A recent study by the Boston Consulting Group indicates Chinese consumers were prepared to pay a 30 percent higher premium price for iPhones despite their incomes being much lower than that of US consumers.
John Ross, visiting professor at Antai College of Economics and Management of Shanghai Jiao Tong University and a former policy adviser to ex-London mayor Ken Livingstone, said this does not accurately reflect the realities of the market since Apple only has a 7.5 percent share of the Chinese smartphone market.
"Even Samsung, which has been the market leader, is losing share. It is cheaper Chinese brand smartphones such as Lenovo, Coolpad and Huawei which are the big gainers," he said.
"This shows the extreme sensitivity of China's consumers to price," he said.
Ross said there are many difficulties in trying to assess whether people are middle class in China by the consumer choices they make.
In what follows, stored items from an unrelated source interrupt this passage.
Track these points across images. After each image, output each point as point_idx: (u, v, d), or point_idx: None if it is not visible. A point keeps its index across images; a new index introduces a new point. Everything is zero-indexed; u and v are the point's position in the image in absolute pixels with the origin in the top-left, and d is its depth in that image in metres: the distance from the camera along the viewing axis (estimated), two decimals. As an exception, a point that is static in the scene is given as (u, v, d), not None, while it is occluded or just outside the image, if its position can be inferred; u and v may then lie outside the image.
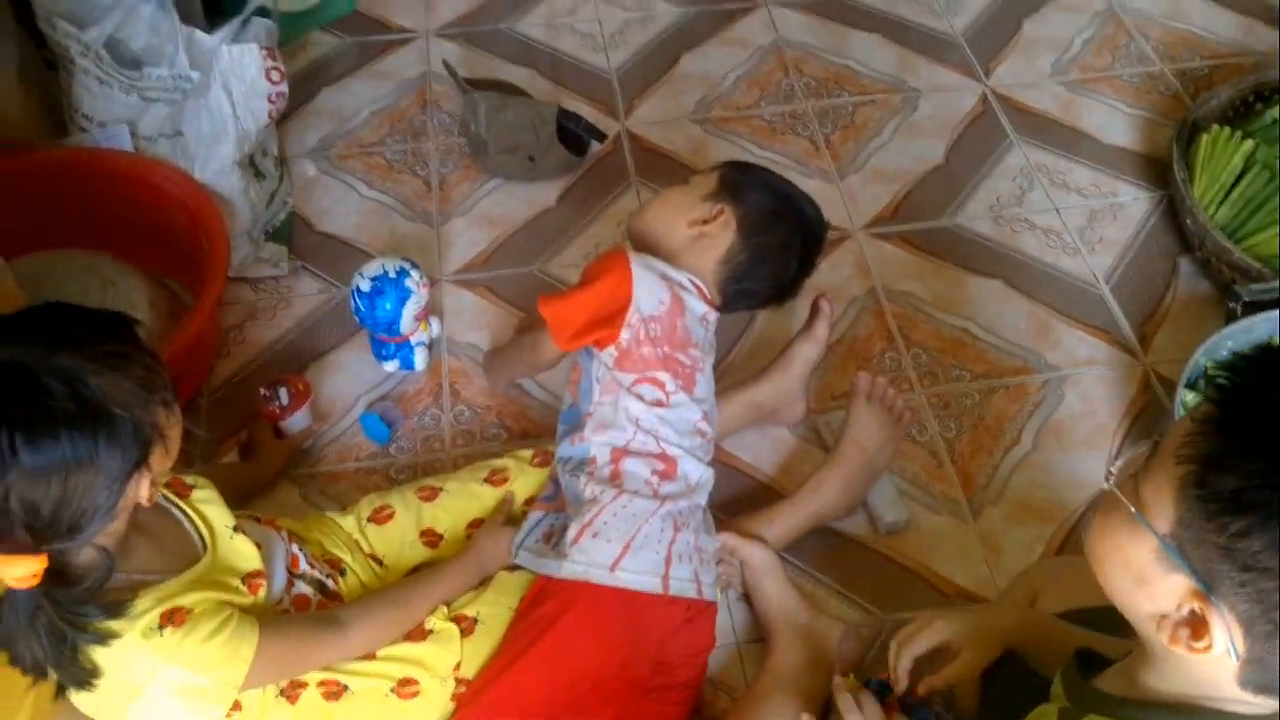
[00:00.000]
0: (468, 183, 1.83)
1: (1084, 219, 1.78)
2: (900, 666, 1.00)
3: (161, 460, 0.94)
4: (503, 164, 1.80)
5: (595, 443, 1.20)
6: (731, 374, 1.55)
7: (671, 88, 2.01)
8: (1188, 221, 1.68)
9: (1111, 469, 0.75)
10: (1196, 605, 0.67)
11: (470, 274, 1.70)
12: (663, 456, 1.21)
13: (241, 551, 1.08)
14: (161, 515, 1.06)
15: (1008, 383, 1.56)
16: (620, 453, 1.19)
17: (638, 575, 1.14)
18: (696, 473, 1.23)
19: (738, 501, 1.42)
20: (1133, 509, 0.69)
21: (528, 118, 1.78)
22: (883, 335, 1.62)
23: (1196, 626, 0.68)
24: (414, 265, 1.48)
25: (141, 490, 0.92)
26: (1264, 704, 0.71)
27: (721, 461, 1.46)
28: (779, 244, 1.32)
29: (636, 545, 1.15)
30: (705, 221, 1.30)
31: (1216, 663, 0.69)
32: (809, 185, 1.80)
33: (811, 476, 1.37)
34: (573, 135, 1.81)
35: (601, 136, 1.85)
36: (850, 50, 2.08)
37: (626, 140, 1.91)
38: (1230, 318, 1.51)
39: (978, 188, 1.83)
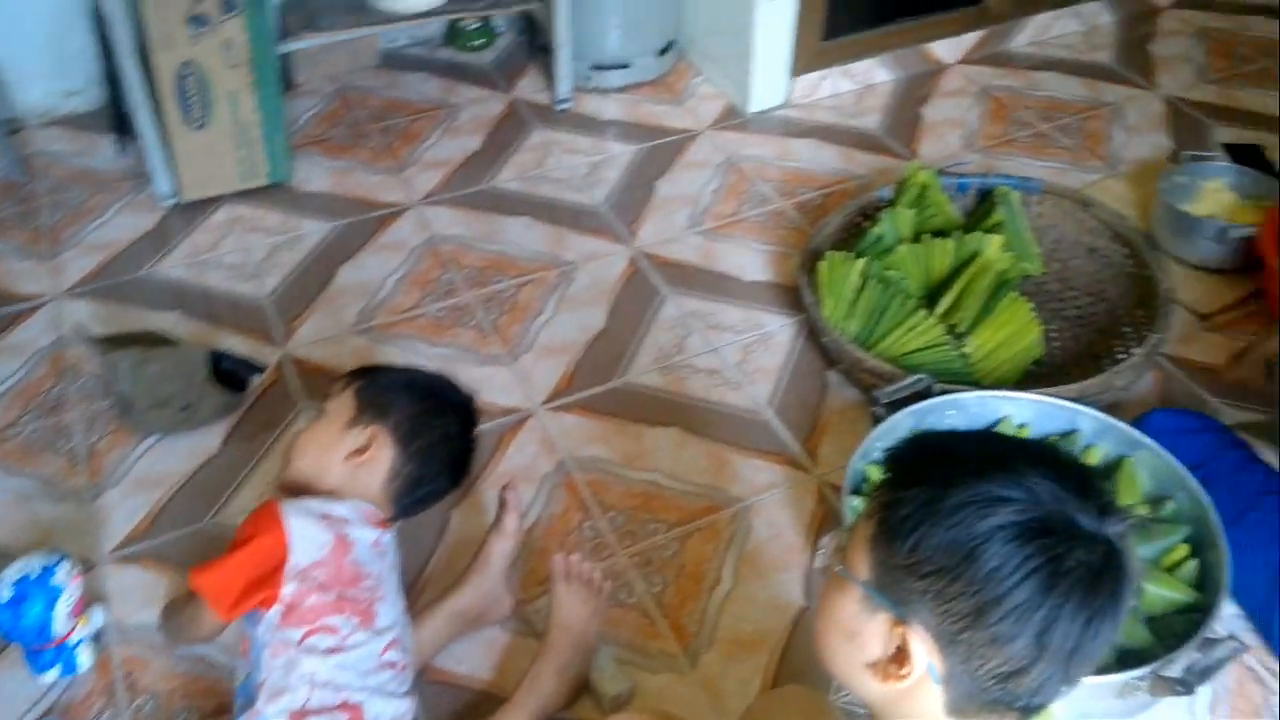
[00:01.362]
0: (119, 448, 1.71)
1: (739, 354, 1.91)
2: None
3: None
4: (155, 419, 1.70)
5: (270, 714, 1.11)
6: (432, 586, 1.51)
7: (330, 303, 2.00)
8: (825, 340, 1.84)
9: (820, 548, 0.84)
10: (899, 637, 0.78)
11: (133, 547, 1.57)
12: (345, 706, 1.13)
13: None
14: None
15: (700, 524, 1.62)
16: (299, 717, 1.11)
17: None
18: (389, 710, 1.16)
19: (462, 718, 1.37)
20: (838, 566, 0.83)
21: (176, 366, 1.70)
22: (578, 506, 1.64)
23: (902, 658, 0.78)
24: (61, 557, 1.36)
25: None
26: None
27: (436, 681, 1.40)
28: (440, 439, 1.32)
29: (330, 813, 1.07)
30: (361, 451, 1.27)
31: (927, 695, 0.79)
32: (483, 372, 1.84)
33: (526, 674, 1.35)
34: (229, 374, 1.75)
35: (261, 368, 1.80)
36: (503, 236, 2.17)
37: (290, 366, 1.87)
38: (876, 420, 1.64)
39: (641, 344, 1.93)
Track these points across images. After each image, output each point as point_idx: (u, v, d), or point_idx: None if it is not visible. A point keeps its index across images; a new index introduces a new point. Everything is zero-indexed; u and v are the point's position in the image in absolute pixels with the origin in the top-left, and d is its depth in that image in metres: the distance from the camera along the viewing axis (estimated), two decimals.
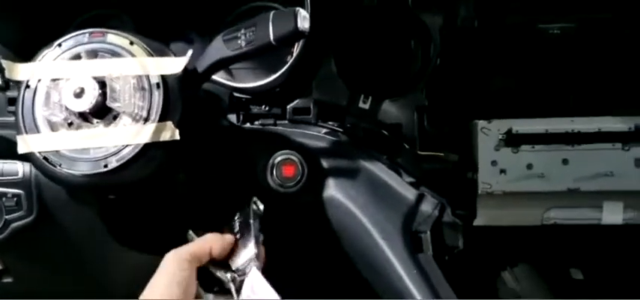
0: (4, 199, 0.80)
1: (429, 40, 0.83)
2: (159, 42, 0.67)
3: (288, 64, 0.80)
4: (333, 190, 0.79)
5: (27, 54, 0.76)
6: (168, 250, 0.63)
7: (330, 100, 0.83)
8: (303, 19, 0.60)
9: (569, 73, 0.83)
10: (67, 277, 0.91)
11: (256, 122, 0.85)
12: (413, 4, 0.83)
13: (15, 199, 0.80)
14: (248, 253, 0.67)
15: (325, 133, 0.82)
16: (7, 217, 0.81)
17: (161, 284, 0.60)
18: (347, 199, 0.78)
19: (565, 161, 0.75)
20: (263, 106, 0.85)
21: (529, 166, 0.75)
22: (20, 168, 0.79)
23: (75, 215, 0.81)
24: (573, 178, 0.75)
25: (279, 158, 0.77)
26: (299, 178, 0.76)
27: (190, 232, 0.70)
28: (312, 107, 0.83)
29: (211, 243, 0.66)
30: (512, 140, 0.75)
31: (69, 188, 0.66)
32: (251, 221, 0.69)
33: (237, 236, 0.69)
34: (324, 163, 0.79)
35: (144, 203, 0.76)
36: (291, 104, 0.84)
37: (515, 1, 0.80)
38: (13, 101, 0.86)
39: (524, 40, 0.81)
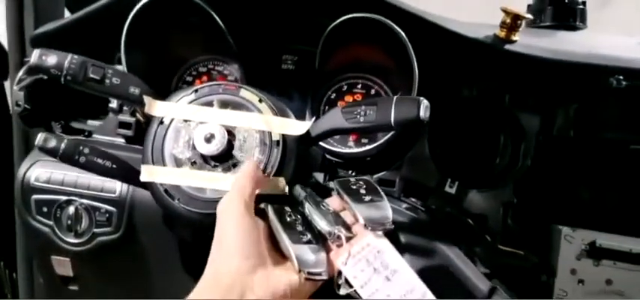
0: (97, 213, 0.86)
1: (521, 139, 0.86)
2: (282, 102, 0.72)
3: (385, 138, 0.84)
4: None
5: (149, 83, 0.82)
6: None
7: (418, 179, 0.86)
8: (426, 109, 0.63)
9: None
10: (130, 296, 0.93)
11: None
12: (510, 103, 0.86)
13: (107, 215, 0.86)
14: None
15: (406, 209, 0.84)
16: (95, 230, 0.87)
17: (231, 240, 0.57)
18: (420, 277, 0.79)
19: None
20: (350, 171, 0.88)
21: (608, 282, 0.76)
22: (118, 187, 0.86)
23: (156, 241, 0.86)
24: None
25: None
26: None
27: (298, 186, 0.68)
28: (397, 181, 0.87)
29: (247, 173, 0.62)
30: (595, 253, 0.77)
31: (180, 222, 0.70)
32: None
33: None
34: (402, 238, 0.80)
35: None
36: (378, 175, 0.87)
37: (612, 119, 0.82)
38: (124, 124, 0.93)
39: (615, 158, 0.83)
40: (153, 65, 0.93)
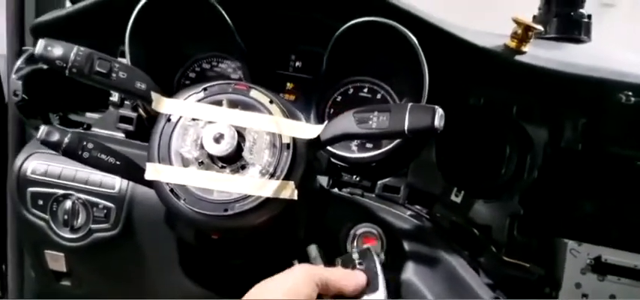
0: (95, 209, 0.84)
1: (528, 150, 0.85)
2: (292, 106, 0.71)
3: (392, 145, 0.83)
4: (410, 273, 0.80)
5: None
6: (232, 293, 0.64)
7: (423, 187, 0.86)
8: (441, 118, 0.62)
9: None
10: (124, 295, 0.92)
11: (345, 190, 0.87)
12: (517, 114, 0.86)
13: (105, 211, 0.84)
14: None
15: (410, 216, 0.83)
16: (92, 226, 0.85)
17: (284, 288, 0.59)
18: (423, 285, 0.79)
19: None
20: (354, 176, 0.88)
21: (612, 297, 0.76)
22: (118, 183, 0.84)
23: (154, 239, 0.85)
24: None
25: (361, 230, 0.80)
26: (378, 253, 0.78)
27: (314, 246, 0.70)
28: (402, 188, 0.86)
29: (346, 281, 0.64)
30: (600, 268, 0.77)
31: (185, 222, 0.68)
32: (379, 273, 0.67)
33: None
34: (406, 245, 0.81)
35: (237, 247, 0.78)
36: (383, 181, 0.87)
37: (620, 135, 0.83)
38: (125, 119, 0.91)
39: (621, 173, 0.84)
40: (157, 60, 0.92)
"In the US or Europe, McDonald's or KFC, for example, would be considered very cheap and available even to those with very low incomes," he said.
"In China these are relatively higher priced, not bottom of the price range, items. This is why, for example, a KFC restaurant in China has far more 'eat in' tables than a KFC in the US or Europe."
Martin Jacques, author of When China Rules the World: The Rise of the Middle Kingdom and the End of the Western World, believes attempts to define the middle class in China can be hopelessly vague.
"We have got to remember the middle class is a pretty nebulous category. What essentially is the middle class in China and the developing world? Is it really just the new urban classes who have got a bit of money they didn't have before. It is essentially an urban concept."